[TASK INPUTS Boundary: Start]

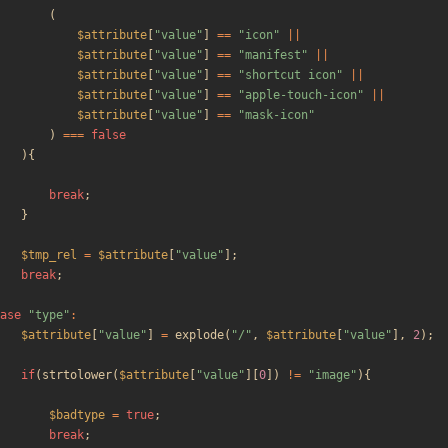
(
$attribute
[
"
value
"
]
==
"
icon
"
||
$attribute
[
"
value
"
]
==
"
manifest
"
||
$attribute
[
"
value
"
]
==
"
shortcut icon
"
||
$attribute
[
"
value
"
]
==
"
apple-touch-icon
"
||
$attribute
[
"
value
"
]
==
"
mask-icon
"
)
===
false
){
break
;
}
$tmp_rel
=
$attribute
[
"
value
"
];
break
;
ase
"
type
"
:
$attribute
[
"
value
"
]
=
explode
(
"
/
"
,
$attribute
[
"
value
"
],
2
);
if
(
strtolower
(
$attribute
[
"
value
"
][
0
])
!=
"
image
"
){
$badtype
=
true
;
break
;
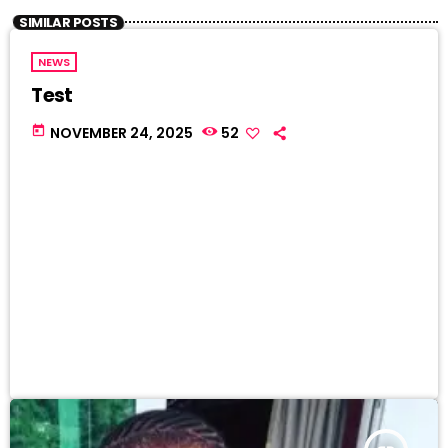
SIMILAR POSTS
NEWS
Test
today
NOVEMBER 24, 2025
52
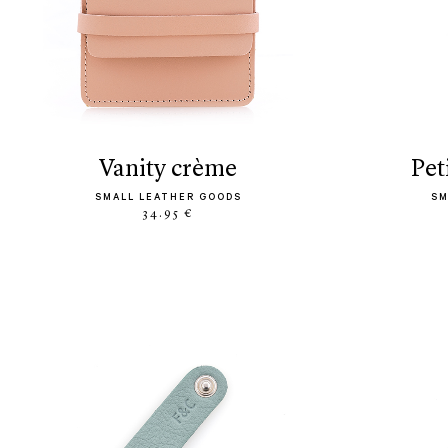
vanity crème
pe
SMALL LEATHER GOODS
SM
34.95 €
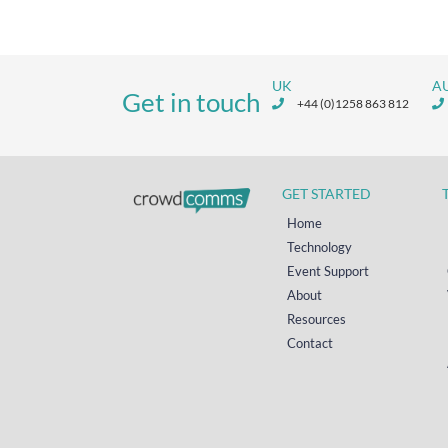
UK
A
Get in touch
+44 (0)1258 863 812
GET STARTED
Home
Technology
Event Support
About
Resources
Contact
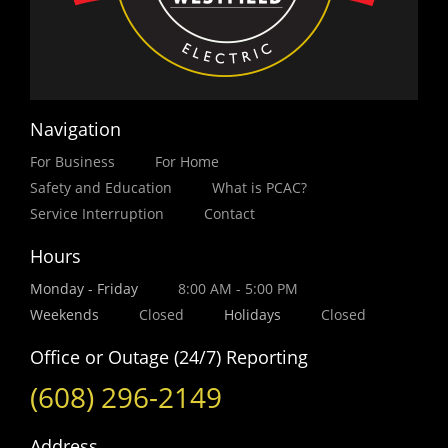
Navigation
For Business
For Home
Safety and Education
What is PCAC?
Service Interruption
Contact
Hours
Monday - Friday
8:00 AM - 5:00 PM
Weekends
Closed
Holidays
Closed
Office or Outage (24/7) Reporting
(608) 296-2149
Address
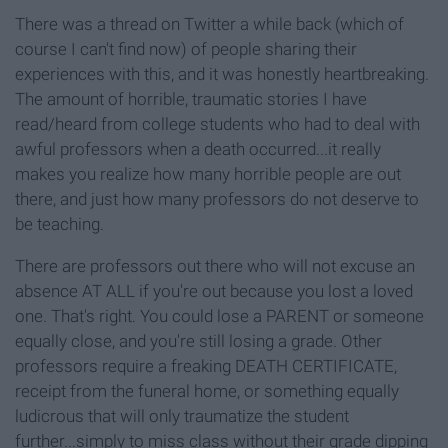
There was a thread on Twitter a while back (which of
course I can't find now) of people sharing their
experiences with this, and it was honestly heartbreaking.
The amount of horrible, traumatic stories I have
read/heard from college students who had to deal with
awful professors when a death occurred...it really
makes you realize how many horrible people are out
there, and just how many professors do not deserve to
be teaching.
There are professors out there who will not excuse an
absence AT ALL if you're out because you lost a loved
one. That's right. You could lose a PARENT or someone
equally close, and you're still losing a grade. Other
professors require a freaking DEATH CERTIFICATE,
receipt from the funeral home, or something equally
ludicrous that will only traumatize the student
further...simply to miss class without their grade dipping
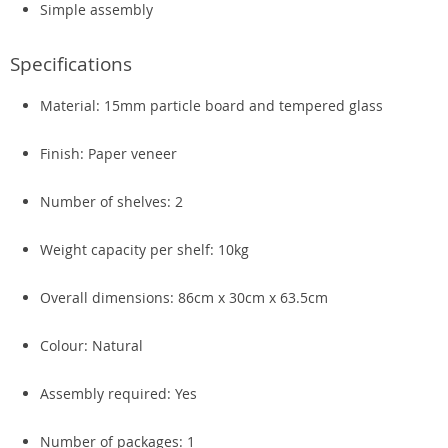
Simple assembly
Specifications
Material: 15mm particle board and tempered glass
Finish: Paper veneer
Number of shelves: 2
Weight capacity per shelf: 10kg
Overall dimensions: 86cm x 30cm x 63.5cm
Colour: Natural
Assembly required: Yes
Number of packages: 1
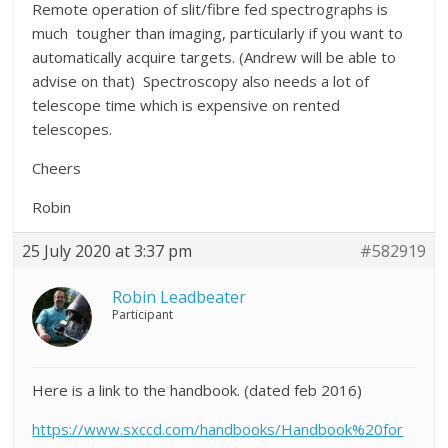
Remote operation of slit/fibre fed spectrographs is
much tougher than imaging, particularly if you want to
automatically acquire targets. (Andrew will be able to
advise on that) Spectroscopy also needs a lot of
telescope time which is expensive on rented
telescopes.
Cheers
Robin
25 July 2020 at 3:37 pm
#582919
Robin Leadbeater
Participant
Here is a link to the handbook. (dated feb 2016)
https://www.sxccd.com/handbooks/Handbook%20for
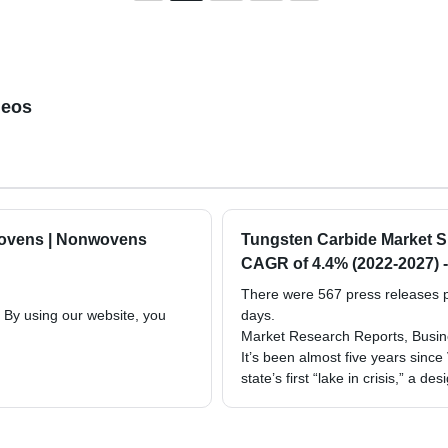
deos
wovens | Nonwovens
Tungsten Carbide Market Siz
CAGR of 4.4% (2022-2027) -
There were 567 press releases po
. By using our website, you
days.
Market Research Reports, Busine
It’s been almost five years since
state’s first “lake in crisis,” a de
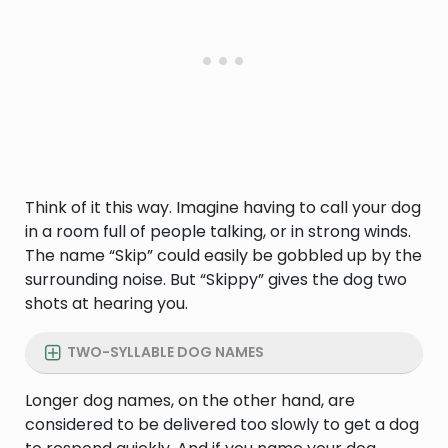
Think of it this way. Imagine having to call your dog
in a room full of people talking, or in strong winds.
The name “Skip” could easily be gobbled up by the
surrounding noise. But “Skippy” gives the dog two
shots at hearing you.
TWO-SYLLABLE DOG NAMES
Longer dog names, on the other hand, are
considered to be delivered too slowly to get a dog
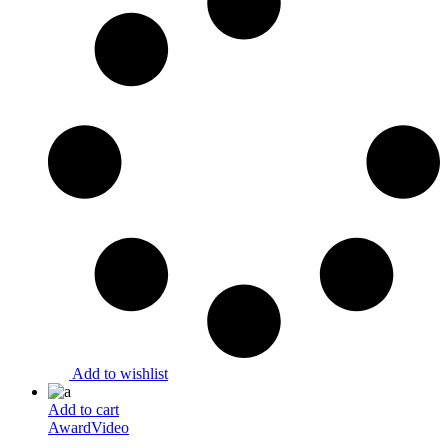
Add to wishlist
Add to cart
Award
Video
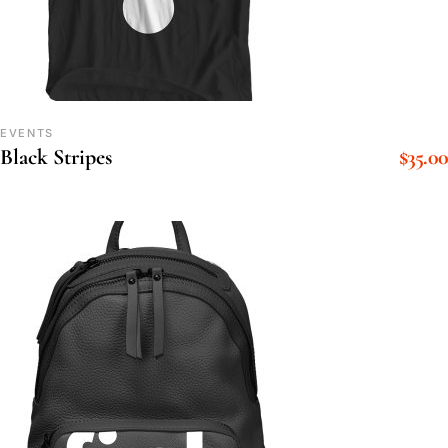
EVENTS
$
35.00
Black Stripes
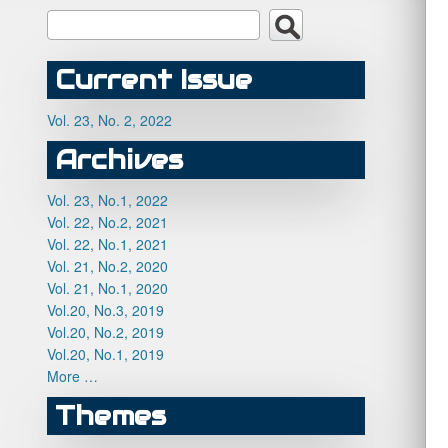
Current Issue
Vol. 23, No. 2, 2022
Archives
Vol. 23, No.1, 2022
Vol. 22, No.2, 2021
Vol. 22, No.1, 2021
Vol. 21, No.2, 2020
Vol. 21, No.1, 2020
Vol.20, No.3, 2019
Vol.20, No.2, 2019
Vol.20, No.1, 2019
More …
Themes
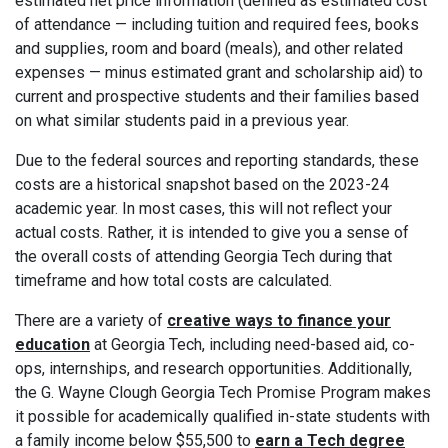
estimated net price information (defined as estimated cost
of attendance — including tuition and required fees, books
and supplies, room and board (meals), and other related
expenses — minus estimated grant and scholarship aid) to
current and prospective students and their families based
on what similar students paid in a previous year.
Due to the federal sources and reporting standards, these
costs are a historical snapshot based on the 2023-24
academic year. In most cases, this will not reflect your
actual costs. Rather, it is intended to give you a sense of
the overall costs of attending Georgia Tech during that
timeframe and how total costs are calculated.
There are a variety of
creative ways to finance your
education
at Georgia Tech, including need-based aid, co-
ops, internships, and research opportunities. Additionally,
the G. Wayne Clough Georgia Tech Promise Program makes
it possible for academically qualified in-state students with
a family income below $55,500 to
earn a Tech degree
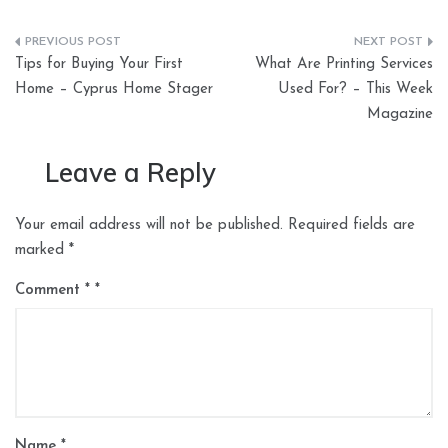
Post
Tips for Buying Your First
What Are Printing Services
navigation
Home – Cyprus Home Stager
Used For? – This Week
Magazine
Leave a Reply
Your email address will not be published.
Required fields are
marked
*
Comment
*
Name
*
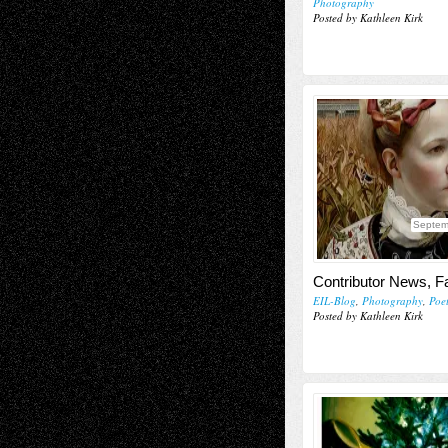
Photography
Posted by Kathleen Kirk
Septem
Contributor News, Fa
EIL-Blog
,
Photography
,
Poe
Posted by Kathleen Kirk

[TASK INPUTS Boundary: End]

WORK TO BE COMPLETED: Write out the text of every entry above, reproducing each line without any change, and omit the pictures.

RESPONSE BELOW:
(
$attribute
[
"
value
"
]
==
"
icon
"
||
$attribute
[
"
value
"
]
==
"
manifest
"
||
$attribute
[
"
value
"
]
==
"
shortcut icon
"
||
$attribute
[
"
value
"
]
==
"
apple-touch-icon
"
||
$attribute
[
"
value
"
]
==
"
mask-icon
"
)
===
false
){
break
;
}
$tmp_rel
=
$attribute
[
"
value
"
];
break
;
ase
"
type
"
:
$attribute
[
"
value
"
]
=
explode
(
"
/
"
,
$attribute
[
"
value
"
],
2
);
if
(
strtolower
(
$attribute
[
"
value
"
][
0
])
!=
"
image
"
){
$badtype
=
true
;
break
;
SIMILAR POSTS
NEWS
Test
today
NOVEMBER 24, 2025
52
vanity crème
pe
SMALL LEATHER GOODS
SM
34.95 €
UK
A
Get in touch
+44 (0)1258 863 812
GET STARTED
Home
Technology
Event Support
About
Resources
Contact
Navigation
For Business
For Home
Safety and Education
What is PCAC?
Service Interruption
Contact
Hours
Monday - Friday
8:00 AM - 5:00 PM
Weekends
Closed
Holidays
Closed
Office or Outage (24/7) Reporting
(608) 296-2149
Address
There was a thread on Twitter a while back (which of
course I can't find now) of people sharing their
experiences with this, and it was honestly heartbreaking.
The amount of horrible, traumatic stories I have
read/heard from college students who had to deal with
awful professors when a death occurred...it really
makes you realize how many horrible people are out
there, and just how many professors do not deserve to
be teaching.
There are professors out there who will not excuse an
absence AT ALL if you're out because you lost a loved
one. That's right. You could lose a PARENT or someone
equally close, and you're still losing a grade. Other
professors require a freaking DEATH CERTIFICATE,
receipt from the funeral home, or something equally
ludicrous that will only traumatize the student
further...simply to miss class without their grade dipping
Simple assembly
Specifications
Material: 15mm particle board and tempered glass
Finish: Paper veneer
Number of shelves: 2
Weight capacity per shelf: 10kg
Overall dimensions: 86cm x 30cm x 63.5cm
Colour: Natural
Assembly required: Yes
Number of packages: 1
Remote operation of slit/fibre fed spectrographs is
much tougher than imaging, particularly if you want to
automatically acquire targets. (Andrew will be able to
advise on that) Spectroscopy also needs a lot of
telescope time which is expensive on rented
telescopes.
Cheers
Robin
25 July 2020 at 3:37 pm
#582919
Robin Leadbeater
Participant
Here is a link to the handbook. (dated feb 2016)
https://www.sxccd.com/handbooks/Handbook%20for
deos
wovens | Nonwovens
Tungsten Carbide Market Siz
CAGR of 4.4% (2022-2027) -
There were 567 press releases po
. By using our website, you
days.
Market Research Reports, Busine
It’s been almost five years since
state’s first “lake in crisis,” a de
Think of it this way. Imagine having to call your dog
in a room full of people talking, or in strong winds.
The name “Skip” could easily be gobbled up by the
surrounding noise. But “Skippy” gives the dog two
shots at hearing you.
TWO-SYLLABLE DOG NAMES
Longer dog names, on the other hand, are
considered to be delivered too slowly to get a dog
Add to wishlist
Add to cart
Award
Video
EVENTS
$
35.00
Black Stripes
Current Issue
Vol. 23, No. 2, 2022
Archives
Vol. 23, No.1, 2022
Vol. 22, No.2, 2021
Vol. 22, No.1, 2021
Vol. 21, No.2, 2020
Vol. 21, No.1, 2020
Vol.20, No.3, 2019
Vol.20, No.2, 2019
Vol.20, No.1, 2019
More …
Themes
estimated net price information (defined as estimated cost
of attendance — including tuition and required fees, books
and supplies, room and board (meals), and other related
expenses — minus estimated grant and scholarship aid) to
current and prospective students and their families based
on what similar students paid in a previous year.
Due to the federal sources and reporting standards, these
costs are a historical snapshot based on the 2023-24
academic year. In most cases, this will not reflect your
actual costs. Rather, it is intended to give you a sense of
the overall costs of attending Georgia Tech during that
timeframe and how total costs are calculated.
There are a variety of
creative ways to finance your
education
at Georgia Tech, including need-based aid, co-
ops, internships, and research opportunities. Additionally,
the G. Wayne Clough Georgia Tech Promise Program makes
it possible for academically qualified in-state students with
a family income below $55,500 to
earn a Tech degree
Post
Tips for Buying Your First
What Are Printing Services
navigation
Home – Cyprus Home Stager
Used For? – This Week
Magazine
Leave a Reply
Your email address will not be published.
Required fields are
marked
*
Comment
*
Name
*
Photography
Posted by Kathleen Kirk
Septem
Contributor News, Fa
EIL-Blog
,
Photography
,
Poe
Posted by Kathleen Kirk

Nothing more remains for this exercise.